Amount based on the recirculated water and predetermined recirculated water corresponding with the amount of the medicated clothing of detection in step (a) it is pre-Phase measures to determine the property of the medicated clothing.

2. method according to claim 1, also includes：

The fluctuation of the water level of detection said tub during execution step (c),

The fluctuation of the water level wherein within said tub is in the interior execution step (d) afterwards of preset range.

3. method according to claim 1, wherein by being arranged on the circulating pump at the circulation canal come execution stepThe discharge of the water in (c) or (d).

4. method according to claim 3, wherein based on the rotary speed of the circulating pump to determine step (d) in instituteState flow rate.

5. method according to claim 4, wherein based on the flow rate determined in step (d) and until described outerThe activationary time of the circulating pump is determining the amount of the recirculated water during water level vanishing in bucket.

6. method according to claim 5, also includes：

Based on the circulating pump driving current change to detect said tub in water level when vanishing.

7. method according to claim 1, wherein step (c) include spraying in the water conveyed by the circulation canalIn being mapped to the interior bucket.

8. method according to claim 7, wherein step (c) be included in the interior bucket injection water during with rotary speedRotate the interior bucket.

9. method according to claim 1, also includes：

Dehydration conditions are set based on the property of the medicated clothing determined in step (e).

10. method according to claim 9, wherein when one of property of the medicated clothing determined in step (e) is (concreteGround, water absorption rate) it is relatively low when, maximum dehydration rotary speed be set as it is relatively low.

11. methods according to claim 9, wherein when one of property of the medicated clothing determined in step (e) is (concreteGround, water absorption rate) it is relatively low when, dewatering time section is set as shorter.

12. methods according to claim 9, wherein when one of property of the medicated clothing determined in step (e) is (concreteGround, water absorption rate) it is higher when, maximum dehydration rotary speed be set as it is higher.

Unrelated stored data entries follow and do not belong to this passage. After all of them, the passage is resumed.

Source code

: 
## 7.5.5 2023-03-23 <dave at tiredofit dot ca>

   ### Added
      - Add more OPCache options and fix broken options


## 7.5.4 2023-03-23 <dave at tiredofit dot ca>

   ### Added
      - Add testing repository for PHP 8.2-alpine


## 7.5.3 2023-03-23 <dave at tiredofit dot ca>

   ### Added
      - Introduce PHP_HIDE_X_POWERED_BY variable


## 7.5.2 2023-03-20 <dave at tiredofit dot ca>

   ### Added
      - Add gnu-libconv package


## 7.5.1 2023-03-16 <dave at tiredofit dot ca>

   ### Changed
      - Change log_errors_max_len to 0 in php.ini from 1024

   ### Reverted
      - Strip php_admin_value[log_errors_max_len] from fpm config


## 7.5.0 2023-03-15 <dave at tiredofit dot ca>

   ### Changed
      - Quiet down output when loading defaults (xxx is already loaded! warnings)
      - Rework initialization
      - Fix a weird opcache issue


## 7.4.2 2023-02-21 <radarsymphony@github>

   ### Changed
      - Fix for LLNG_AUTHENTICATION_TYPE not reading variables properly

13. methods according to claim 9, wherein when one of property of the medicated clothing determined in step (e) is (concreteGround, water absorption rate) it is higher when, dewatering time section is set as longer.

14. methods according to claim 1, after step (e), also include：

F () discharges water from said tub；And

G () detects the amount of the medicated clothing after the water is discharged from said tub,

The medicated clothing for wherein determining in amount and step (e) of the dehydration conditions based on the medicated clothing of detection in step (g)Property is setting.

15. methods according to claim 8, wherein the rotary speed of the interior bucket makes the medicated clothing attach to instituteIt is more than the speed of the medial wall for stating interior bucket.

16. methods according to claim 8, wherein making the medicated clothing attach to the rotation of the medial wall of the interior bucketAmount of the speed based on the drying thing of detection in step (a).

17. methods according to claim 14, one of dehydration conditions are the rotary speeies of the interior bucket.

18. methods according to claim 14, wherein the rotary speed for dehydration of the interior bucket is based in step (g)The amount of the wet wash of middle detection.

19. methods according to claim 18, wherein the rotary speed for dehydration of the interior bucket is based further onThe property determined in step (e).